Große Buñuel-Retropektive in München

Das Münchner Filmmuseum zeigt von Freitag (28. 3.2008) an einen Rückblick auf das Werk des spanischen Filmregisseurs Luis Buñuel (1900-1983). Die Retrospektive lasse nicht nur seine Regiearbeiten Revue passieren, sondern auch Filme, in denen Buñuel als Regie-Assistent, Drehbuchautor oder Produzent tätig war, teilte die Stadtverwaltung am Dienstag mit. Die Filme werden bis zum 20. Juni in Originalfassung mit deutschen oder englischen Untertiteln gezeigt.
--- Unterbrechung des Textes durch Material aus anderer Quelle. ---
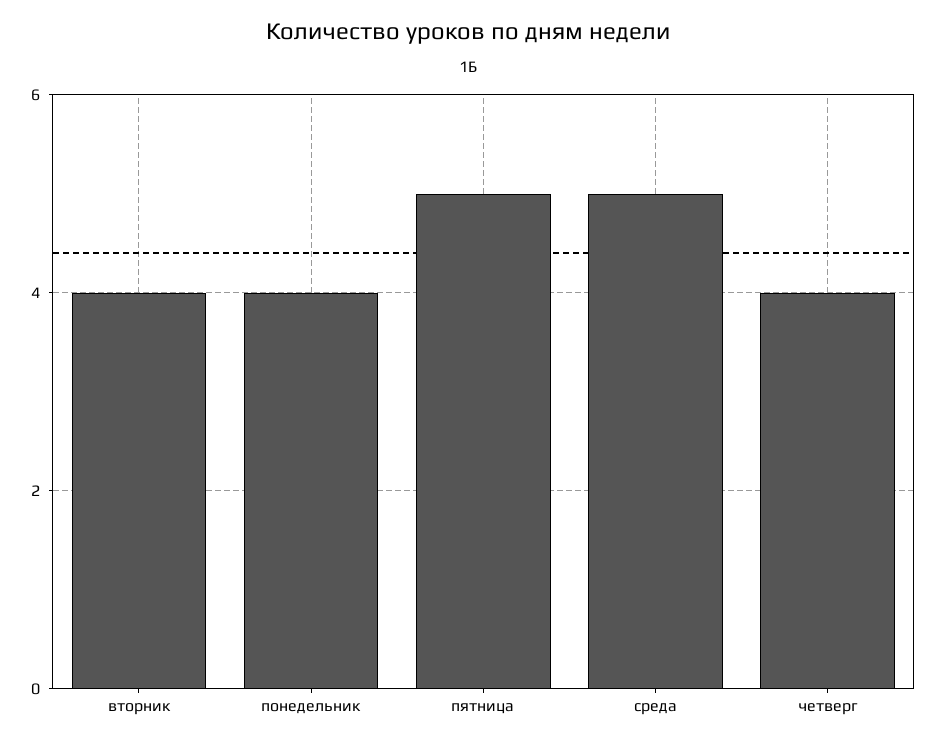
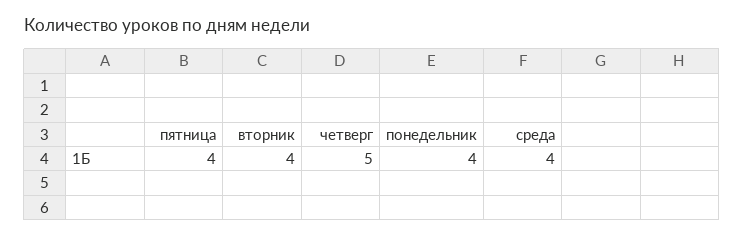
  {
    "вторник": 4,
    "понедельник": 4,
-   "пятница": 5,
+   "пятница": 4,
-   "среда": 5,
+   "среда": 4,
-   "четверг": 4
+   "четверг": 5
  }

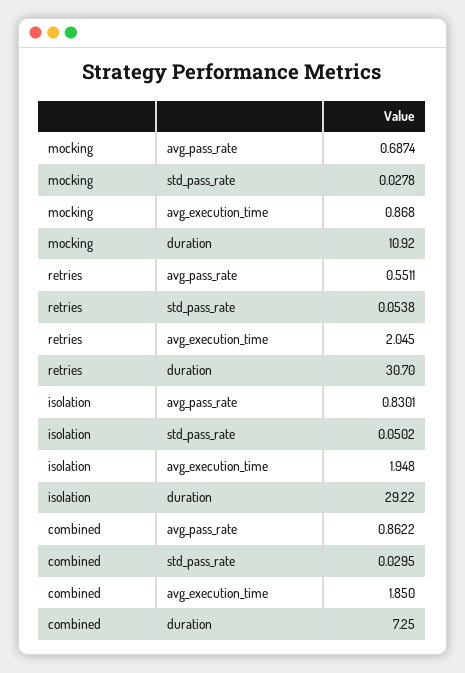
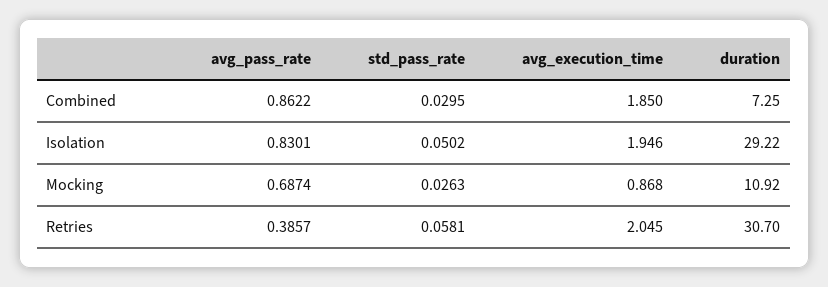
  {
    "mocking": {
      "avg_pass_rate": 0.6874,
-     "std_pass_rate": 0.0278,
+     "std_pass_rate": 0.0263,
      "avg_execution_time": 0.868,
      "duration": 10.92
    },
    "retries": {
-     "avg_pass_rate": 0.5511,
+     "avg_pass_rate": 0.3857,
-     "std_pass_rate": 0.0538,
+     "std_pass_rate": 0.0581,
      "avg_execution_time": 2.045,
      "duration": 30.7
    },
    "isolation": {
      "avg_pass_rate": 0.8301,
      "std_pass_rate": 0.0502,
-     "avg_execution_time": 1.948,
+     "avg_execution_time": 1.946,
      "duration": 29.22
    },
    "combined": {
      "avg_pass_rate": 0.8622,
      "std_pass_rate": 0.0295,
      "avg_execution_time": 1.85,
      "duration": 7.25
    }
  }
Die Karriere des am 22. Februar 1900 in Calanda (Spanien) geborenen Buñuel begann mit einer der damals provokantesten Szenen der Filmgeschichte. Mit einem simplen Montagetrick ließ er 1929 in "Un Chien Andalou" ("Ein andalusischer Hund") einer jungen Frau ein Rasiermesser durchs Auge gleiten. Der Film gilt heute als Klassiker der Avantgarde. Buñuel arbeitete in Spanien, den USA, Mexiko und später in Frankreich. Dort drehte er unter anderem den satirisch-grotesken Film "Le Charme discret de la Bourgeoisie" ("Der diskrete Charm der Bourgeoisie"), für den er 1973 einen Oscar erhielt. 1977 hatte in Paris sein 32. und letzter Film "Cet Obscur object du désir" ("Dieses obskure Objekt der Begierde") Premiere.